我有一个数据帧(new_dataframe
)看起来像这样:
| time | other | another |
--------------------------------------
| dt_obj | ....... | ......... |
| dt_obj | ....... | ......... |
| dt_obj | ....... | ......... |
| dt_obj | ....... | ......... |
还有另一个看起来像这样的数据框(reference
):
| Time | Day | targ_field |
--------------------------------------
| time_obj | weekday | ......... |
| time_obj | Saturday | ......... |
| time_obj | Sunday | ......... |
| time_obj | ....... | ......... |
我想将reference [“ Time”]。time()行的值与new_dataframe [“ time”]进行比较,并将reference [“ targ_field”]行的值添加到new_dataframe [“ time”]的相关行中。问题在于,我基于每行(reference
的dt_obj来选择4个不同的def choose_ref(dt))
数据帧。
以下是我的代码:
def get_day(dt):
"""
Return a string based on a given datetime.
:param dt: datetime of interest
:return: string that shows if that day was Sunday, Saturday weekday"""
if dt.weekday() == 6:
result = "Sunday"
elif dt.weekday() == 5:
result = "Saturday"
else:
result = "weekday"
return result
def choose_ref(dt):
year = dt.year
flag_1 = aware_datetime_obj_1
flag_2 = aware_datetime_obj_2
flag_3 = aware_datetime_obj_3
flag_4 = aware_datetime_obj_4
if flag_1 < dt < flag_2:
return filename_1
elif flag_2 < dt < flag_3:
return filename_2
elif flag_3 < dt < flag_4:
return filename_3
else:
return filename_4
def add_ref(dt, reference_p):
day = get_day(dt)
reference_file = os.path.join(reference_p, choose_ref(dt))
reference = pandas.read_csv(reference_file)

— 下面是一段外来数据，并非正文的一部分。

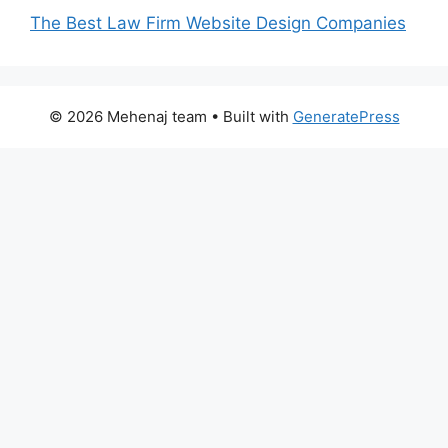
The Best Law Firm Website Design Companies
© 2026 Mehenaj team
• Built with
GeneratePress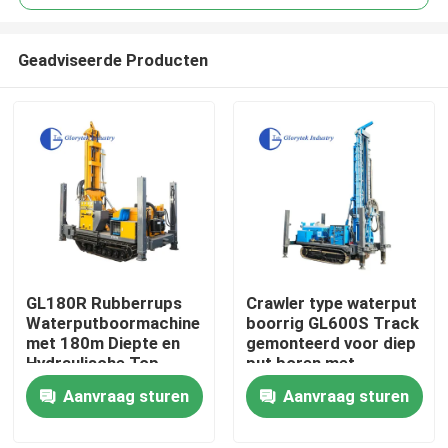
Geadviseerde Producten
GL180R Rubberrups
Crawler type waterput
Huis
Waterputboormachine
boorrig GL600S Track
met 180m Diepte en
gemonteerd voor diep
Hydraulische Top
put boren met
Producten
Drive voor
maximale diepte 600m
Aanvraag sturen
Aanvraag sturen
Geothermische
en diameterbereik 105
Boorgaten
tot 500mm
Ongeveer ons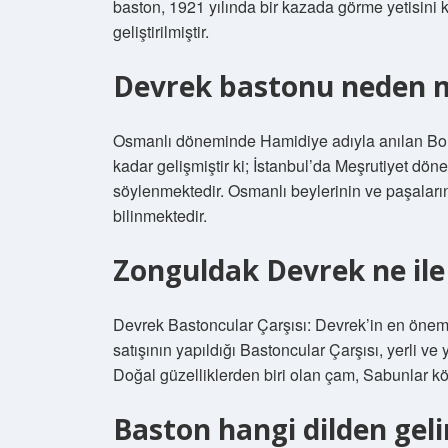
baston, 1921 yılında bir kazada görme yetisini k
geliştirilmiştir.
Devrek bastonu neden 
Osmanlı döneminde Hamidiye adıyla anılan Bol
kadar gelişmiştir ki; İstanbul’da Meşrutiyet dön
söylenmektedir. Osmanlı beylerinin ve paşaların
bilinmektedir.
Zonguldak Devrek ne il
Devrek Bastoncular Çarşısı: Devrek’in en önemli 
satışının yapıldığı Bastoncular Çarşısı, yerli v
Doğal güzelliklerden biri olan çam, Sabunlar k
Baston hangi dilden geli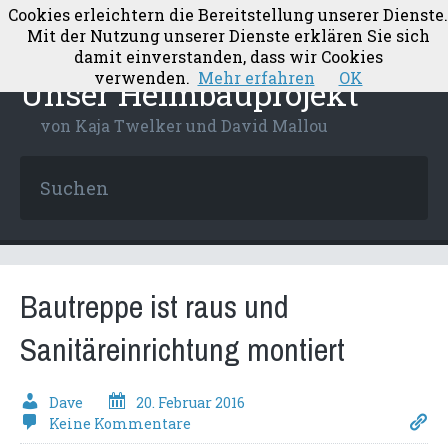
Cookies erleichtern die Bereitstellung unserer Dienste.
Mit der Nutzung unserer Dienste erklären Sie sich
damit einverstanden, dass wir Cookies
verwenden.
Mehr erfahren
OK
Unser Heimbauprojekt
von Kaja Twelker und David Mallou
Bautreppe ist raus und
Sanitäreinrichtung montiert
Dave
20. Februar 2016
Keine Kommentare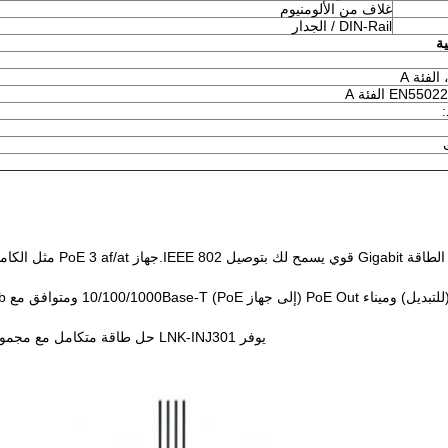
غلاف من الألومنيوم
DIN-Rail / الجدار
ية
EN الفئة A
:
يوفر LNK-INJ301 حل طاقة متكامل مع مجموعة واسعة من الجهد من 12 ~ 48VDC لتطبيقات التوافر العالي.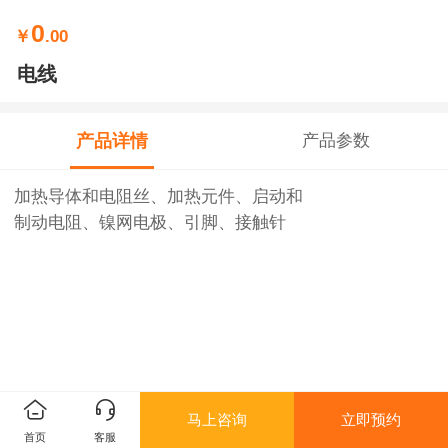
0
￥
.00
电线
产品详情
产品参数
加热导体和电阻丝、加热元件、启动和
制动电阻、镍网电极、引脚、接触针
马上咨询
立即预约
首页
客服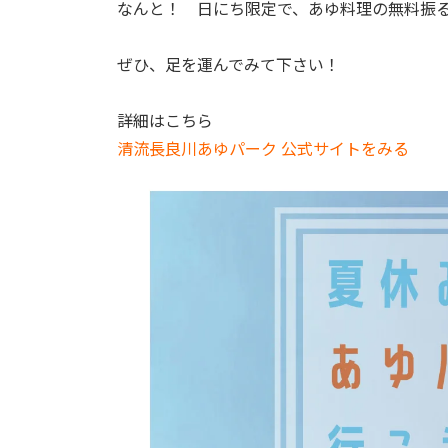
なんと！ 日にち限定で、あゆ料理の無料振
ぜひ、足を運んでみて下さい！
詳細はこちら
清流長良川あゆパーク 公式サイトをみる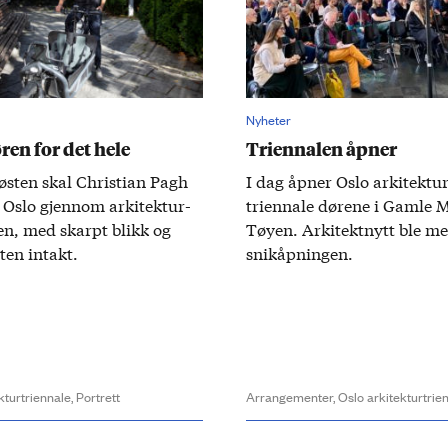
Nyheter
ren for det hele
Triennalen åpner
sten skal Christian Pagh
​I dag åpner Oslo arkitektur
e Oslo gjennom arkitektur­
triennale dørene i Gamle 
en, med skarpt blikk og
Tøyen. Arkitektnytt ble m
ten intakt.
snik­åpningen.
kturtriennale,
Portrett
Arrangementer,
Oslo arkitekturtrie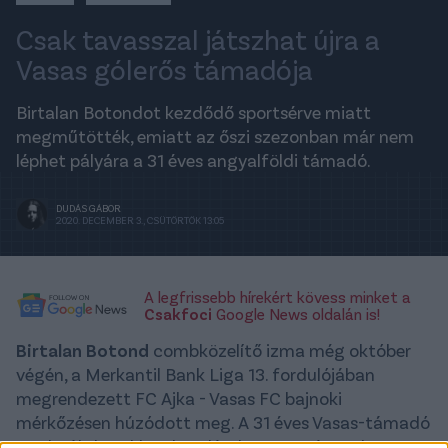
Csak tavasszal játszhat újra a
Vasas gólerős támadója
Birtalan Botondot kezdődő sportsérve miatt
megműtötték, emiatt az őszi szezonban már nem
léphet pályára a 31 éves angyalföldi támadó.
DUDÁS GÁBOR
2020. DECEMBER 3., CSÜTÖRTÖK 13:05
A legfrissebb hírekért kövess minket a
Csakfoci
Google News oldalán is!
Birtalan Botond
combközelítő izma még október
végén, a Merkantil Bank Liga 13. fordulójában
megrendezett FC Ajka - Vasas FC bajnoki
mérkőzésen húzódott meg. A 31 éves Vasas-támadó
az elmúlt hetekben kezeléseken vett részt, de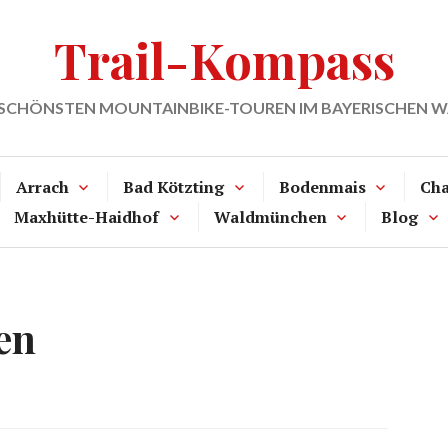
Trail-Kompass
 SCHÖNSTEN MOUNTAINBIKE-TOUREN IM BAYERISCHEN 
Arrach
Bad Kötzting
Bodenmais
Ch
Maxhütte-Haidhof
Waldmünchen
Blog
en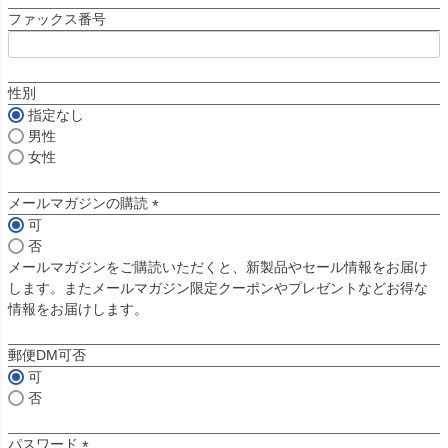
須
ファックス番号
)
性別
指定なし
男性
女性
メールマガジンの購読
可
(
否
必
メールマガジンをご購読いただくと、新製品やセール情報をお届け
須
します。またメールマガジン限定クーポンやプレゼントなどお得な
)
情報をお届けします。
郵便DM可否
可
否
パスワード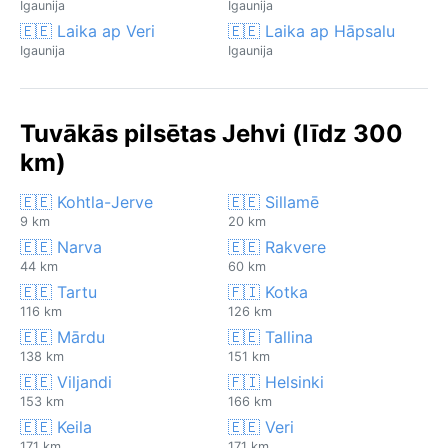
Igaunija
Igaunija
🇪🇪 Laika ap Veri
🇪🇪 Laika ap Hāpsalu
Igaunija
Igaunija
Tuvākās pilsētas Jehvi (līdz 300
km)
🇪🇪 Kohtla-Jerve
🇪🇪 Sillamē
9 km
20 km
🇪🇪 Narva
🇪🇪 Rakvere
44 km
60 km
🇪🇪 Tartu
🇫🇮 Kotka
116 km
126 km
🇪🇪 Mārdu
🇪🇪 Tallina
138 km
151 km
🇪🇪 Viljandi
🇫🇮 Helsinki
153 km
166 km
🇪🇪 Keila
🇪🇪 Veri
171 km
171 km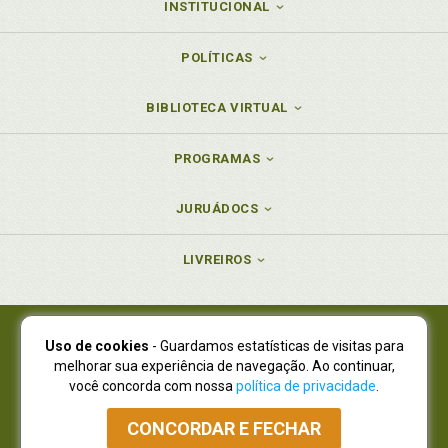
INSTITUCIONAL
POLÍTICAS
BIBLIOTECA VIRTUAL
PROGRAMAS
JURUÁDOCS
LIVREIROS
Uso de cookies
- Guardamos estatísticas de visitas para
Juruá Editora Ltda., CNPJ 77.535.508/0001-19
melhorar sua experiência de navegação. Ao continuar,
Juruá Informática Ltda., CNPJ 01.701.561/0001-80
você concorda com nossa
política de privacidade
.
NOVO ENDEREÇO:
R. Flávio Dallegrave, 7665, São Lourenço |
Curitiba - Paraná - CEP 82210-310
CONCORDAR E FECHAR
Atendimento: (41) 4009-3900
|
Vendas Atacado: (41) 4009-3939
|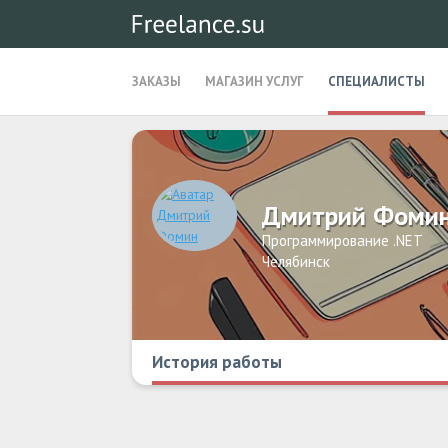
ЗАКАЗЫ
МАГАЗИН УСЛУГ
СПЕЦИАЛИСТЫ
Дмитрий Фоми
Программирование .NET
Челябинск
История работы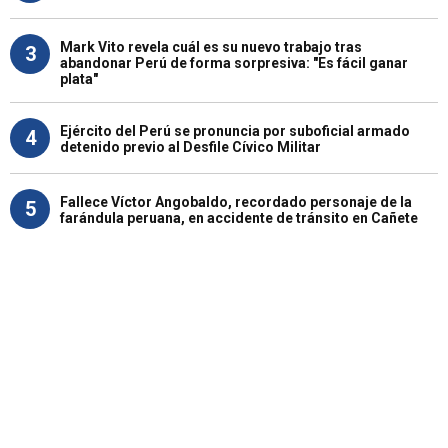
Mark Vito revela cuál es su nuevo trabajo tras
3
abandonar Perú de forma sorpresiva: "Es fácil ganar
plata"
Ejército del Perú se pronuncia por suboficial armado
4
detenido previo al Desfile Cívico Militar
Fallece Víctor Angobaldo, recordado personaje de la
5
farándula peruana, en accidente de tránsito en Cañete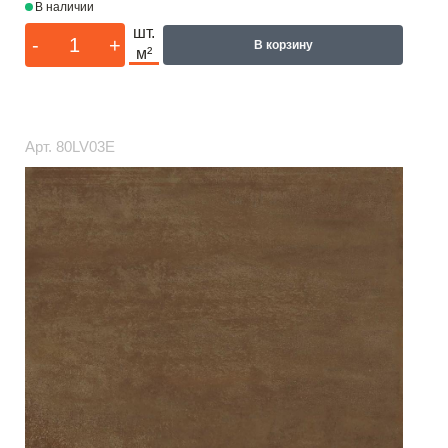
В наличии
шт.
-
+
В корзину
м²
Арт.
80LV03E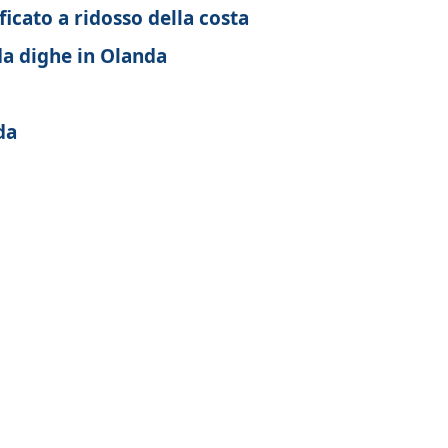
icato a ridosso della costa
da dighe in Olanda
da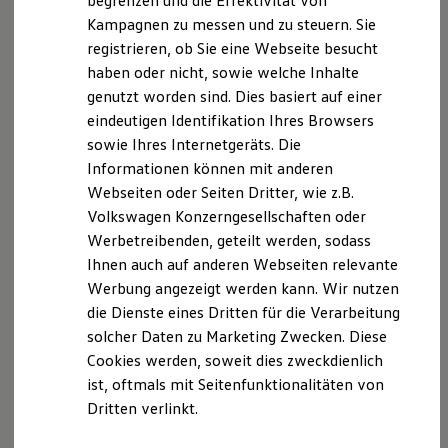
begrenzen und die Effektivität von
Hybridautos
IY7S-4Q73W-32
Kampagnen zu messen und zu steuern. Sie
Marke und Erlebnis
Erlaubnis nach §34d Abs. 1 GewO
registrieren, ob Sie eine Webseite besucht
Volkswagen R und R Experience
(Versicherungsvertreter) erteilt durch die
R-Modelle
haben oder nicht, sowie welche Inhalte
R Experience
Aufsichtsbehörde: IHK Erfurt, Arnstädter Str. 34,
genutzt worden sind. Dies basiert auf einer
Driving Experience
99096 Erfurt,
www.ihk.erfurt.de
eindeutigen Identifikation Ihres Browsers
Volkswagen entdecken
Werkbesichtigung
sowie Ihres Internetgeräts. Die
Hinweis gemäß Paragraph 36 Abs. 1 Nr. 1 VSBG
Factory visit
Informationen können mit anderen
Lifestyle Shop
Wir sind zur Teilnahme an einem
Webseiten oder Seiten Dritter, wie z.B.
T-Roc Kollektion
Streitbeilegungsverfahren vor einer
Golf Kollektion
Volkswagen Konzerngesellschaften oder
Verbraucherschlichtungsstelle im Sinne des VSBG
ID. Kollektion
Werbetreibenden, geteilt werden, sodass
Volkswagen Kollektion
(Verbraucherschlichtungsgesetz) weder bereit noch
Ihnen auch auf anderen Webseiten relevante
R-Kollektion
dazu verpflichtet.
GTI Kollektion
Werbung angezeigt werden kann. Wir nutzen
Fußball Drop
die Dienste eines Dritten für die Verarbeitung
we drive football
solcher Daten zu Marketing Zwecken. Diese
#wedriveproud
Datenschutzerklärung
Besitzer und Service
Cookies werden, soweit dies zweckdienlich
myVolkswagen
ist, oftmals mit Seitenfunktionalitäten von
Software Updates
A. Verantwortlicher
Dritten verlinkt.
Service und Ersatzteile
Inspektion und HU/AU
Reparaturen und Checks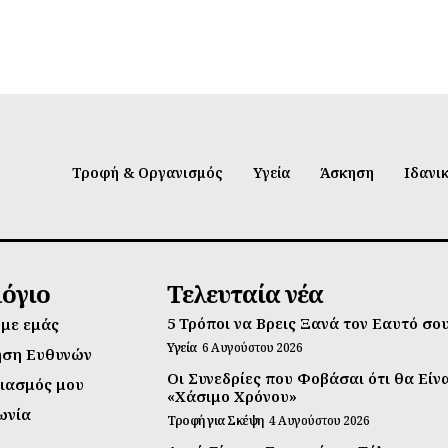
Τροφή & Οργανισμός
Υγεία
Άσκηση
Ιδανι
λόγιο
Τελευταία νέα
5 Τρόποι να Βρεις Ξανά τον Εαυτό σο
 με εμάς
Υγεία
6 Αυγούστου 2026
ηση Ευθυνών
Οι Συνεδρίες που Φοβάσαι ότι θα Είν
ιασμός μου
«Χάσιμο Χρόνου»
ωνία
Τροφή για Σκέψη
4 Αυγούστου 2026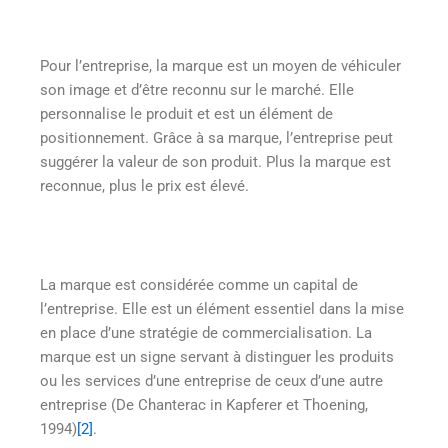
Pour l’entreprise, la marque est un moyen de véhiculer
son image et d’être reconnu sur le marché. Elle
personnalise le produit et est un élément de
positionnement. Grâce à sa marque, l’entreprise peut
suggérer la valeur de son produit. Plus la marque est
reconnue, plus le prix est élevé.
La marque est considérée comme un capital de
l’entreprise. Elle est un élément essentiel dans la mise
en place d’une stratégie de commercialisation. La
marque est un signe servant à distinguer les produits
ou les services d’une entreprise de ceux d’une autre
entreprise (De Chanterac in Kapferer et Thoening,
1994)
[2]
.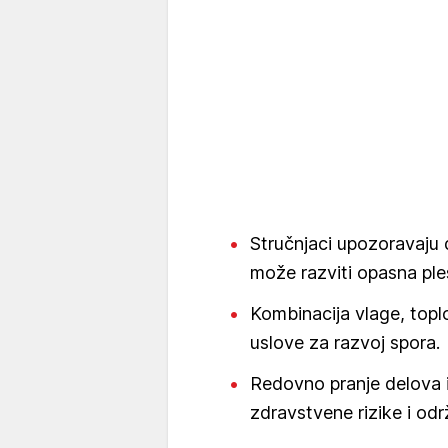
Stručnjaci upozoravaju d
može razviti opasna ple
Kombinacija vlage, topl
uslove za razvoj spora.
Redovno pranje delova i
zdravstvene rizike i od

reference["Time"] = pandas.to_datetime(reference["Time"], format="%H:%M:%S").dt.time # convert strings in the "Time" column to time objects
return reference.loc[(reference["Time"] == dt.time()) & (reference["Day"] == day)]
orig_dataframe = pandas.read_csv(orig_path)
orig_dataframe["time"] = pandas.to_datetime(traffic["time"]).dt.tz_localize("UTC") # convert strings in the "time" column to aware datetime objects
new_dataframe = orig_dataframe.copy()
new_dataframe["targ_field"] = new_dataframe.apply(lambda df: add_ref(df["time"], reference_p), axis=1)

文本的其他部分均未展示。